# DATA FOR THE TASK
--- START ---

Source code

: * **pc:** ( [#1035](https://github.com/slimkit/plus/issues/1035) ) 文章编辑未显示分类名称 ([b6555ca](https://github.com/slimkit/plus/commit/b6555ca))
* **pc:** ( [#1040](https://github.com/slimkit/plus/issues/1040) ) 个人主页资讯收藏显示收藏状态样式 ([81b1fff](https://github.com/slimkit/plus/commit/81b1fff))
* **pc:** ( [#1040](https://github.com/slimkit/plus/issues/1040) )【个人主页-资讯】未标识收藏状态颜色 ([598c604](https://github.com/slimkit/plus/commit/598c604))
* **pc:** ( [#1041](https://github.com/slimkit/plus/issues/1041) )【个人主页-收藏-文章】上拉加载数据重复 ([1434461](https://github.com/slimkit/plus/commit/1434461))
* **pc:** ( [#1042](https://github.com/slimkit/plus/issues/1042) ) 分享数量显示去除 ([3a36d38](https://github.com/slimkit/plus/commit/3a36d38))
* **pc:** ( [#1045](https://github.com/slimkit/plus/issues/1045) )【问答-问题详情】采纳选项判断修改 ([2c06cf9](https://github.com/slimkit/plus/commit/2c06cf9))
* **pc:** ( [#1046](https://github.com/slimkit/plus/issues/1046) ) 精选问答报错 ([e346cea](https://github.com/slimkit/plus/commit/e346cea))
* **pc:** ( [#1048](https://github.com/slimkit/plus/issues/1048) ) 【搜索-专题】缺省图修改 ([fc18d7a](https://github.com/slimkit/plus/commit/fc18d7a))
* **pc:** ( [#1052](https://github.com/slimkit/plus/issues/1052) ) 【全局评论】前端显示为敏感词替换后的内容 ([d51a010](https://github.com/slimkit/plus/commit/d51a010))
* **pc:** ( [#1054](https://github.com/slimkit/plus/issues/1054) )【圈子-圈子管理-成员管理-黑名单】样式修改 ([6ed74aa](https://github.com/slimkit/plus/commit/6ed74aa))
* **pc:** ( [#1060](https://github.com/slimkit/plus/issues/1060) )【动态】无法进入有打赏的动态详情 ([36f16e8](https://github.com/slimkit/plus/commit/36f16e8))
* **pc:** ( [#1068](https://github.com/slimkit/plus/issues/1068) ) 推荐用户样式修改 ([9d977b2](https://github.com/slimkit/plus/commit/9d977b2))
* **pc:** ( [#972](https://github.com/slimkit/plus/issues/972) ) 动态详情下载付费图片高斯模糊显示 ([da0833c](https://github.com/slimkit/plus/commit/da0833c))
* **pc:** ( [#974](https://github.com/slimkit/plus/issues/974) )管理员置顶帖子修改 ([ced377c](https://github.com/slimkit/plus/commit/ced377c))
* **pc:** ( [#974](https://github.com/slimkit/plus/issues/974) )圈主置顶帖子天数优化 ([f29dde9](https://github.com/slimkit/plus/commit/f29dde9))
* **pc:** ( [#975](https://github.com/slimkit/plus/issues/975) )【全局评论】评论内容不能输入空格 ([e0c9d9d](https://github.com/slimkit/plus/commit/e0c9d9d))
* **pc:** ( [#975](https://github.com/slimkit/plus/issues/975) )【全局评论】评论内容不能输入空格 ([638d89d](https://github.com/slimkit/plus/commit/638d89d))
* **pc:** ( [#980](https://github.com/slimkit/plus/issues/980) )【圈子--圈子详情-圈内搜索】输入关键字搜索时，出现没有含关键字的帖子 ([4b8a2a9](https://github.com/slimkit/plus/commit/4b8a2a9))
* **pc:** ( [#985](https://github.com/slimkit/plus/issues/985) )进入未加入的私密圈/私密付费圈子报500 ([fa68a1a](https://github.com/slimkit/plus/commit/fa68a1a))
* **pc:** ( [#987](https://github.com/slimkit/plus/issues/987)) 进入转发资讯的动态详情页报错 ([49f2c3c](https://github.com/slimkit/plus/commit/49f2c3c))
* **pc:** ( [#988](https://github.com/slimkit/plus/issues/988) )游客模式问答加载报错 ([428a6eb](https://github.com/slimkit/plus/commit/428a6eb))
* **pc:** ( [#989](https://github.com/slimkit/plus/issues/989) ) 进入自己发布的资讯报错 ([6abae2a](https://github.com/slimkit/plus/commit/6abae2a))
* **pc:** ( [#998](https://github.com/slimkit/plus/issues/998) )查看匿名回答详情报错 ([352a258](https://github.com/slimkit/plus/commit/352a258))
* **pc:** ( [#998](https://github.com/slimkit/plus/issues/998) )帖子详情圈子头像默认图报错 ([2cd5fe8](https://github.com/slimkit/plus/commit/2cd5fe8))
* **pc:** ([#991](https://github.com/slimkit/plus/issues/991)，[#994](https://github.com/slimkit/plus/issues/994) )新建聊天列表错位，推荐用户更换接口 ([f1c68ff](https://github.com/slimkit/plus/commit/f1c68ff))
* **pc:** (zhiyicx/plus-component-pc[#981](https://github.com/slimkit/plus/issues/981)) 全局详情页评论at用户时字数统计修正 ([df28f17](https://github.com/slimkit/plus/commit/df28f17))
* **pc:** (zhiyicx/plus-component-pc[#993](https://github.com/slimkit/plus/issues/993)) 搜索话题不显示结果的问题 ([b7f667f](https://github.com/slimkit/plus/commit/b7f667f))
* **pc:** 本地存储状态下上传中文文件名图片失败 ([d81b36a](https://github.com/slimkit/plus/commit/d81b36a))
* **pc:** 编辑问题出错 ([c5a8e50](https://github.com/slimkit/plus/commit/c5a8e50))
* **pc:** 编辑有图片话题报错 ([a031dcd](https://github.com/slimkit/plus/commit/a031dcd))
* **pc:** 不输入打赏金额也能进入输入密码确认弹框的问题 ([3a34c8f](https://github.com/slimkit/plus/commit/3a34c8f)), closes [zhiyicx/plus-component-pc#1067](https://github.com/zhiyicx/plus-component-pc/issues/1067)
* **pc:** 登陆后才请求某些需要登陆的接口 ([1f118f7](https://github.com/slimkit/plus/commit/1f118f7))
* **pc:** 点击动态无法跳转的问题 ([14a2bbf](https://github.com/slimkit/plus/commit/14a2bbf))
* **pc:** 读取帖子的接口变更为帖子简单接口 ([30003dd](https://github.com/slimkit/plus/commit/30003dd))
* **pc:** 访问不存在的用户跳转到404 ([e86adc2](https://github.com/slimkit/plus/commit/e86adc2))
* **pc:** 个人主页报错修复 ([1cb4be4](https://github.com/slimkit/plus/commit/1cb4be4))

--- END ---
--- START ---

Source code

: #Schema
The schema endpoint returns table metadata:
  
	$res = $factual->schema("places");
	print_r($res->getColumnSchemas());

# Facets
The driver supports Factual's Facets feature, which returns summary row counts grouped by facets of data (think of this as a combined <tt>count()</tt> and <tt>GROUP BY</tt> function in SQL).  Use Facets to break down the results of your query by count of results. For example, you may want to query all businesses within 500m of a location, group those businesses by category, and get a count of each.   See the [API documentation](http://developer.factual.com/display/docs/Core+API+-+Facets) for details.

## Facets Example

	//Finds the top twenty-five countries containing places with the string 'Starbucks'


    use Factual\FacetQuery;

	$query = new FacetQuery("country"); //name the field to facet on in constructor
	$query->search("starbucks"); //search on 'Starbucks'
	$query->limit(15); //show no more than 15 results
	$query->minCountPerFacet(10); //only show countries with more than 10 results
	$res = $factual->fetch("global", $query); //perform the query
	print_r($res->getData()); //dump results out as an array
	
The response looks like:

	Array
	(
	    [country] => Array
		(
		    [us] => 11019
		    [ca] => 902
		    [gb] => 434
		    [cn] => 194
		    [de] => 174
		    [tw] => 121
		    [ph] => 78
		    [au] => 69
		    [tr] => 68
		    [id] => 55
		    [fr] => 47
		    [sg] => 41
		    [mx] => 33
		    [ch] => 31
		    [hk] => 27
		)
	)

--- END ---

# DIRECTIONS FOR THIS TASK
Look for the string "show" in the data above and return every line that has it.

# ANSWER BOX
	$query->limit(15); //show no more than 15 results
	$query->minCountPerFacet(10); //only show countries with more than 10 results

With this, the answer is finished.